_QUOTED PASSAGE_
::::

The medicator 11 is a container made of a synthetic resin, and its mouth 12 is sealed
with a stopper 13 and covered with a stopper cover 14. The medicator 11 illustrated
by this embodiment is a flexible container which, however, is not intended to be limitative
with respect to the present invention. The medicator 11 may be a vial made of a known
material such as glass or synthetic resin. It is preferred that such a non-flexible
medicator is provided with a part of a liquid-filtering membrane of a germ-trapping
filter or, apart from a liquid-filtering membrane, a germ-trapping air filter (through
which air passes even when it is kept in contact with liquid).
[0023] As one example of the medication to be in the medicator 11, mentioned is L -glutamine
which is one of the amino acids. When an aqueous solution of L-glutamine is heated
to 100°C, it decomposes into pyrrolidone carboxylic acid. Therefore, it cannot be
subjected to autoclaved sterilization. The present invention is particularly applicable
to such a medication that cannot be sterilized in the form of its aqueous solution.
[0024] Fig. 3 shows the connection of the sealed instillator 1 containing therein a dissolving
liquid sterilized by autoclave sterilization to the sealed medicator 11 containing
therein a medication. The cap 8 is removed from the communicating needle. The communicating
needle, namely the connecting means 4 is put into the stopper 13, and is inserted
into the mouth of the medicator until the projection 10 of the connecting means runs
over the projection 15 of the stopper cap. Next, the weakened portion of the sealing
means 6 is broken by bending it from the outside of the instillator 1, and the inside
of the instillator 1 communicates with the inside of the medicator 11 via the communicating
pathway 7. Afterwards, the instillator 1 is pressed or rubbed so that a part of the
dissolving liquid contained in the instillator 1 is transferred into the medicator
11 through the communicating pathway 7 via the germ-trapping filter 5, and the medication
in the medicator 11 is dissolved in the thus-transferred dissolving liquid. Then,
the medicator 11 is pressed or rubbed so that the thus-dissolved medication therein
is transferred into the instillator 1 through the communicating pathway 7 via the
germ-trapping filter 5. Even though the solution of the medication prepared in the
medicator 11 contains germs, the inside of the instillator 1 is not contaminated by
such germs since the solution is transferred into the instillator 1 via the germ-trapping
filter 5. A dripping kit is fitted into the outlet member 2 of the instillator 1,
through which the solution of the medication is administered to a patient by drip
injection.

::::

_PROVIDED RECORDS_
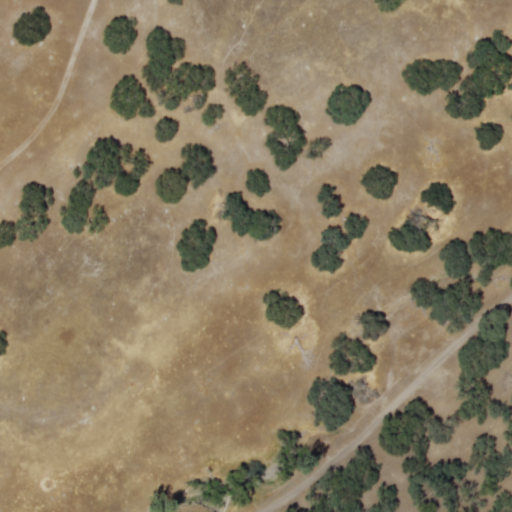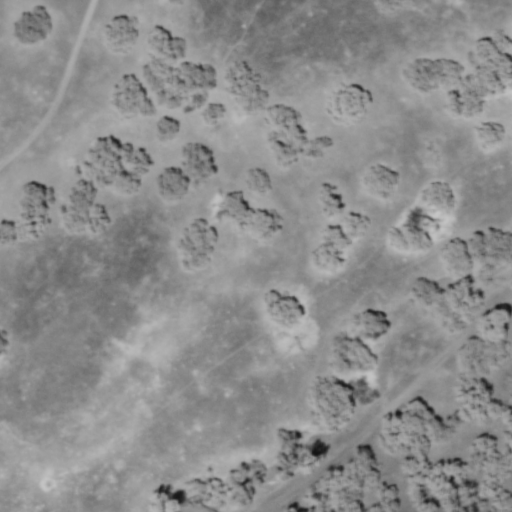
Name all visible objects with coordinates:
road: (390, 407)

::::

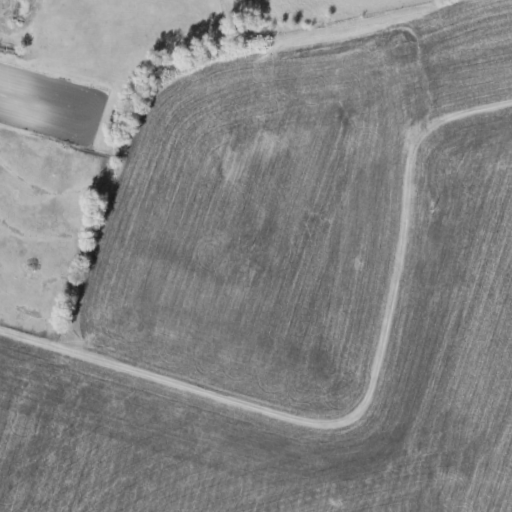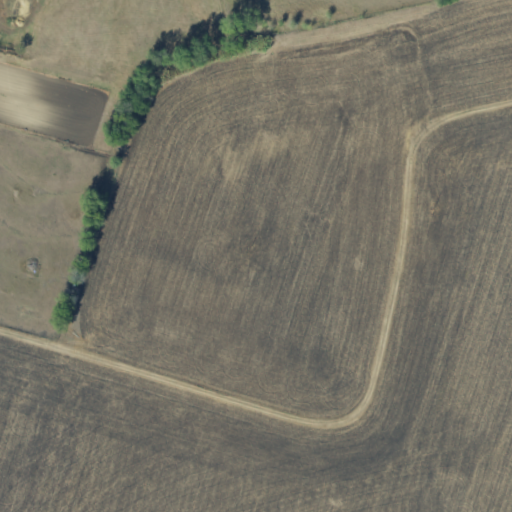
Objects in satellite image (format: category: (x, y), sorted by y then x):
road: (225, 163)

::::

_WORK TASK_
Carry on the patent passage about the medicator and instillator from its final sentence. None of the rows matter here.

_EXPECTED ANSWER_
[0025] Instillator 21 shown by Fig. 4 is the second embodiment of the present invention.
The instillator 21 is composed of a body 29, a outlet member 22 and a medicator-connecting
mouth 23. The medicator-connecting mouth 23 is composed of a connecting means 24,
a germ-trapping filter 5, a sealing means 6 and a communicating pathway 7. The germ-trapping
filter 5 is disposed in the middle of the communicating pathway 7. The connecting
means 24 in this embodiment is composed of a rubber stopper and a stopper cap. The
cap is covered with a protective sheet 16. Also in this embodiment, the body of the
instillator 21 is made of a tube formed by inflation molding, like that in the first
embodiment.
[0026] Fig. 5 shows the second embodiment of medicator 31. The medicator 31 is a flexible
container made of a synthetic resin, and its mouth 32 is fitted with a hollow, communicating
needle 33 made of a synthetic resin. The mouth of the needle 33 is sealed with a rubber
cap 34.
[0027] Fig. 6 shows the connection of the sealed instillator 21 containing therein a dissolving
liquid sterilized by autoclave sterization to the sealed medicator 31 containing therein
a medication. The protective sheet 16 is peeled, and the communicating needle 33 of
the medicator is put into the rubber stopper, namely, the connecting means 24. The
communicating needle 33 pierces the rubber cap 34 and then runs through the rubber
stopper, namely the connecting means 24. Next, the weakened portion of the sealing
means 6 is broken by bending it from the outside of the instillator 21, and the inside
of the instillator 21 communicates with the inside of the medicator 31 via the communicating
pathway 7. Afterwards, the instillator 21 is pressed or rubbed so that a part of the
dissolving liquid contained in the instillator 21 is transferred into the medicator
31 through the communicating pathway 7 via the germ-trapping filter 5, and the medication
in the medicator 31 is dissolved in the thus-transferred dissolving liquid. Then,
the medicator 31 is pressed or rubbed so that the thus-dissolved medication therein
is transferred into the instillator 21 through the communicating pathway 7 via the
germ-trapping filter 5. Even though the solution of the medication prepared in the
medicator 31 contains germs, the inside of the instillator 21 is not contaminated
by such germs since the solution is transferred into the instillator 21 via the germ-trapping
filter 5. After all the solution in the medicator 31 has been transferred into the
instillator 21, the communicating needle 33 is drawn from the connecting means 24
so that the medicator 31 is separated from the instillator 21. Then, as shown in Fig.
7, a dripping kit is fitted into the outlet member 22, through which the solution
of the medication is administered to a patient by drip injection.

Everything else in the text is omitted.